There’s a long list of things that scientists do that are unpopular. The creation/evolution argument rages on, the stem cell fight still provokes legislative skirmishes, genetic research raises discrimination concerns, neuroscience questions the very sense of self, and that’s just the tip of the research iceberg. In broader science culture, there’s nuclear energy, Yucca mountain, wind turbine locations, navy sonar, ballistic missile defense, wildlife habitat preservation, the space program, oil exploration, public funding…
But as far as I can tell, there’s only one research subject that has a real chance of getting a scientist murdered. From the New York Times:
The police and federal authorities are investigating firebombings at the homes of two researchers at the University of California, Santa Cruz.
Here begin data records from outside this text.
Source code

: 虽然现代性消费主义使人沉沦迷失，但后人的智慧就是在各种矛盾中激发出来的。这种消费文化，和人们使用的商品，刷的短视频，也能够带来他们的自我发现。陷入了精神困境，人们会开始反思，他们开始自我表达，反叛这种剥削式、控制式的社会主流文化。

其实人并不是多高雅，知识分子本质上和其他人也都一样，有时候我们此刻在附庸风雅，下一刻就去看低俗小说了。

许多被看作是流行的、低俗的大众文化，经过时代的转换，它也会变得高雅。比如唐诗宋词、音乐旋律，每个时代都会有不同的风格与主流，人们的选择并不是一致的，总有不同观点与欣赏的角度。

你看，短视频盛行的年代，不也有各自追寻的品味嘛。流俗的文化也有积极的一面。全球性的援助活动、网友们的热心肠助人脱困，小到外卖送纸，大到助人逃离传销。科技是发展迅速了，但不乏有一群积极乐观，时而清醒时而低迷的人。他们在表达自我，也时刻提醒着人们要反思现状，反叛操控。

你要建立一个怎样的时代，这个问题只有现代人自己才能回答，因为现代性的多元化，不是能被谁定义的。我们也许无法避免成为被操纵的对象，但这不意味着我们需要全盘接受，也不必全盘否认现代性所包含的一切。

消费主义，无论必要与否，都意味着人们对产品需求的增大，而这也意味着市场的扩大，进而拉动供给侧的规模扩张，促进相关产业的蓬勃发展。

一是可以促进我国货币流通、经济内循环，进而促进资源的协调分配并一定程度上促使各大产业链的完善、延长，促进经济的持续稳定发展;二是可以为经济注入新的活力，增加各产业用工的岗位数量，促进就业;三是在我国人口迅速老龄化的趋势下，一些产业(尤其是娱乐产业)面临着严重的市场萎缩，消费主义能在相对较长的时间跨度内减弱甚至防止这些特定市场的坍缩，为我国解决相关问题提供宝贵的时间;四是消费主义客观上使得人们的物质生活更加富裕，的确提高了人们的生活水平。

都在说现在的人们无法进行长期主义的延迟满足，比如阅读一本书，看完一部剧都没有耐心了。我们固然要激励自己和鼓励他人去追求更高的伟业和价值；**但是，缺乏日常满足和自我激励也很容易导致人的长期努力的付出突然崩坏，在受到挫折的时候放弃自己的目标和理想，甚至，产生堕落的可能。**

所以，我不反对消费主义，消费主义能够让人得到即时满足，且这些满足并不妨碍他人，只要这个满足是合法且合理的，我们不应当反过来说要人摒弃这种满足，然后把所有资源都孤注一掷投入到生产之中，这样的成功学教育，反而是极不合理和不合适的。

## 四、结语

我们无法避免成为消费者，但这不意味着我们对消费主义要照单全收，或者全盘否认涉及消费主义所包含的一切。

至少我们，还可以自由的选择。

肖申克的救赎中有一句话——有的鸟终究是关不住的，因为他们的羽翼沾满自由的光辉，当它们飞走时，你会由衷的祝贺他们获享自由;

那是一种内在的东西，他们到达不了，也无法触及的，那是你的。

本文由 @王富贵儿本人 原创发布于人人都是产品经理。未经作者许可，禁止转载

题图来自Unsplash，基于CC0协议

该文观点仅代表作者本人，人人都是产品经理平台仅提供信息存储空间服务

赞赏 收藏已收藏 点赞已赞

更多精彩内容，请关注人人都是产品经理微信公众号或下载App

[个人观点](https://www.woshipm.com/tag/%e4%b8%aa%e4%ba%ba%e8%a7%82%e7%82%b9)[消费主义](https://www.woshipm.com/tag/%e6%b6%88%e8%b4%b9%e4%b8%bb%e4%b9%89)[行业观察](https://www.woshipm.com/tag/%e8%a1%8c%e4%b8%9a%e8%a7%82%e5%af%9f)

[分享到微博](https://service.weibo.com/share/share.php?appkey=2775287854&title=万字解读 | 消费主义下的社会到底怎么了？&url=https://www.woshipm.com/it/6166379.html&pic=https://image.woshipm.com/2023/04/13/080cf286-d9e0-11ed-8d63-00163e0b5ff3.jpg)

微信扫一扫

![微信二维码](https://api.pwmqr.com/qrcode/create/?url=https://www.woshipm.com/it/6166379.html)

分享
The attacks, which the university described as “antiscience violence,” occurred nearly simultaneously before dawn on Saturday, just days after the police in Santa Cruz discovered pamphlets in a coffee shop warning of attacks against “animal abusers everywhere.” The pamphlets included the names, addresses and other personal information of several researchers at the university, according to a news release put out on Friday by the university.
Yep, animal research. Most unpopular research will generate angry letters and the occasional odd threat, but animal research can and does get your lab burned down – or in this case your home burned with you in it.
What’s to be done about it? Obviously the police will try to find and prosecute the arsonists, but that doesn’t really do much good after the fact. Were I an animal researcher, I might try a few things.
The first would be to avoid animal research if it wasn’t strictly necessary. I’m sure most researchers already do this. Scientists are human beings, and they don’t want to cause harm to an animal unless it’s absolutely unavoidable. While it might not change the minds of radical activists, taking as good care of the animals is both good on its own merit and likely to improve public perception of such research.
The second is to pay attention to security practices at the lab even when there’s no obvious risk. Scientists train for many years to master their fields, and so do security professionals. Use some of that grant money to hire a professional and make sure the lab is very secure. I suspect this is already done in high-risk areas like the UC biology department, but security can still be lax elsewhere. My freshman year as an undergraduate saw a massive burglary and vandalism to an animal research lab on campus, doing hundreds of thousands of dollars worth of damage. The place is much better monitored now, but the damage was done.
Finally, and I realize that many people will choose not to make this decision, but consider self-defense.
The university described the attacks as the latest in a series of threats and provocations from those opposed to “biomedical research using animals,” including a February incident in which several masked intruders entered a researcher’s home. After a confrontation, the intruders fled. That incident followed harassing phone calls and vandalism of researchers’ homes, the university said.
To me, this simply isn’t acceptable. Either you quit your research and find a less dangerous line of work, or you protect yourself. Any other option just leaves you and your family in danger. California’s laws in particular are not ideal from a self-defense perspective, but they are better than nothing. Scientists owe it to their profession to not let such violence stand. Resist with force or get out of the game.
Back to the physics tomorrow morning.